**Data supplied:**
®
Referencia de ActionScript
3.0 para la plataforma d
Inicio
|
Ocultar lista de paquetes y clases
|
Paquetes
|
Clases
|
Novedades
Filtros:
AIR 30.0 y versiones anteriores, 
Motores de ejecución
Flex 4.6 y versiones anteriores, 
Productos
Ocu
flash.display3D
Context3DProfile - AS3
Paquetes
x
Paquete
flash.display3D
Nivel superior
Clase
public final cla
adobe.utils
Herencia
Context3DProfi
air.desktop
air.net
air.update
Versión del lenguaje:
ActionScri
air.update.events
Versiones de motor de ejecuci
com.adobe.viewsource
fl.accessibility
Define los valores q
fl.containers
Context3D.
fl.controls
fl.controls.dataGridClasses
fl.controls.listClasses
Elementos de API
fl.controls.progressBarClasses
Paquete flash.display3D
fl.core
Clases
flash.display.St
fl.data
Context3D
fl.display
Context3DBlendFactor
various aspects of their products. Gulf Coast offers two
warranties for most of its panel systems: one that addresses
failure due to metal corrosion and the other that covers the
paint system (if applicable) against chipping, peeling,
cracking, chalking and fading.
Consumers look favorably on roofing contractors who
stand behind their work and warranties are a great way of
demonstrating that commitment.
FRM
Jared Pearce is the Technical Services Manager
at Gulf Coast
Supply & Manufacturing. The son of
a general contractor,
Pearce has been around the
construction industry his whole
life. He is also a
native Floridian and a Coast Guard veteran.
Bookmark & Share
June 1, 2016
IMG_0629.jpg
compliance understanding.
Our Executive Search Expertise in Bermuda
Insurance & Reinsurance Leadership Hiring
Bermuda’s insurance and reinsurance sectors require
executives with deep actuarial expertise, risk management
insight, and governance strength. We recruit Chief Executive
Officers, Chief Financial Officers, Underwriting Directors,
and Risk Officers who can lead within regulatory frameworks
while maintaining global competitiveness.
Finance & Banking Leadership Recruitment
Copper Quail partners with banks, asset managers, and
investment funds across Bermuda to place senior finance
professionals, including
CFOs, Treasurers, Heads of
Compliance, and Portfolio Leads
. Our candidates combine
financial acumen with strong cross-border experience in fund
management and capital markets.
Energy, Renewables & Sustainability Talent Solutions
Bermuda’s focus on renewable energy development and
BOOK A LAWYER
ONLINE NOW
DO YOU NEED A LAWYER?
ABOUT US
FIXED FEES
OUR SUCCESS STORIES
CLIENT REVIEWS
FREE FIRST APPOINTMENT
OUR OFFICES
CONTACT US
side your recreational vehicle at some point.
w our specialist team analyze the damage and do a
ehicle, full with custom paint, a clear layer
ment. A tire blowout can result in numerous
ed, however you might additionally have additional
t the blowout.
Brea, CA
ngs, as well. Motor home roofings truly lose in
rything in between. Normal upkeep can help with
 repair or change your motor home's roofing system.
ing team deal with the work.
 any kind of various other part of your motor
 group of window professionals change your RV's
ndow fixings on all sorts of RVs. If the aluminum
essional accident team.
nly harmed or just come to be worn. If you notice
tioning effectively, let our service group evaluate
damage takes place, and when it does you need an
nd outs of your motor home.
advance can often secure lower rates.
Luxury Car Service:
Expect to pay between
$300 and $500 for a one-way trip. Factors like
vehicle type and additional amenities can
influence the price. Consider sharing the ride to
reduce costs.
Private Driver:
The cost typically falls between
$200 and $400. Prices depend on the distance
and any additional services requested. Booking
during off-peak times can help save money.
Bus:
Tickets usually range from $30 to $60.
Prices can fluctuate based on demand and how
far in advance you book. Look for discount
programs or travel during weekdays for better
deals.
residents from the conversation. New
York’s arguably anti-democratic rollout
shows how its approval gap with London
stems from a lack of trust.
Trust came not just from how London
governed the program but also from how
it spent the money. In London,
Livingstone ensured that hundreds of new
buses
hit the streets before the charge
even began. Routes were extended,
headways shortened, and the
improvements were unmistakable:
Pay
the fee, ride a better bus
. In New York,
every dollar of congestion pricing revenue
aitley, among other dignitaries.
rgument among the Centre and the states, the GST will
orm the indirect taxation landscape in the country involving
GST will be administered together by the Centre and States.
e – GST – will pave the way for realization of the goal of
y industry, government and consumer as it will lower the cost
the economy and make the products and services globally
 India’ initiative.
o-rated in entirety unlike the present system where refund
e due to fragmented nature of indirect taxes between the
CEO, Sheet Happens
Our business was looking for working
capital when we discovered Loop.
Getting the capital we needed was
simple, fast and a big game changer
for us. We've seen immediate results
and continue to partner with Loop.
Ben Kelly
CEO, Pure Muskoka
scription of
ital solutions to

**Task to complete:**
Turn everything from the start of the rows through the line containing "stand behind their" into a numbered list, leaving out blank lines.

**Output of the task:**
1. ®
2. Referencia de ActionScript
3. 3.0 para la plataforma d
4. Inicio
5. |
6. Ocultar lista de paquetes y clases
7. |
8. Paquetes
9. |
10. Clases
11. |
12. Novedades
13. Filtros:
14. AIR 30.0 y versiones anteriores, 
15. Motores de ejecución
16. Flex 4.6 y versiones anteriores, 
17. Productos
18. Ocu
19. flash.display3D
20. Context3DProfile - AS3
21. Paquetes
22. x
23. Paquete
24. flash.display3D
25. Nivel superior
26. Clase
27. public final cla
28. adobe.utils
29. Herencia
30. Context3DProfi
31. air.desktop
32. air.net
33. air.update
34. Versión del lenguaje:
35. ActionScri
36. air.update.events
37. Versiones de motor de ejecuci
38. com.adobe.viewsource
39. fl.accessibility
40. Define los valores q
41. fl.containers
42. Context3D.
43. fl.controls
44. fl.controls.dataGridClasses
45. fl.controls.listClasses
46. Elementos de API
47. fl.controls.progressBarClasses
48. Paquete flash.display3D
49. fl.core
50. Clases
51. flash.display.St
52. fl.data
53. Context3D
54. fl.display
55. Context3DBlendFactor
56. various aspects of their products. Gulf Coast offers two
57. warranties for most of its panel systems: one that addresses
58. failure due to metal corrosion and the other that covers the
59. paint system (if applicable) against chipping, peeling,
60. cracking, chalking and fading.
61. Consumers look favorably on roofing contractors who
62. stand behind their work and warranties are a great way of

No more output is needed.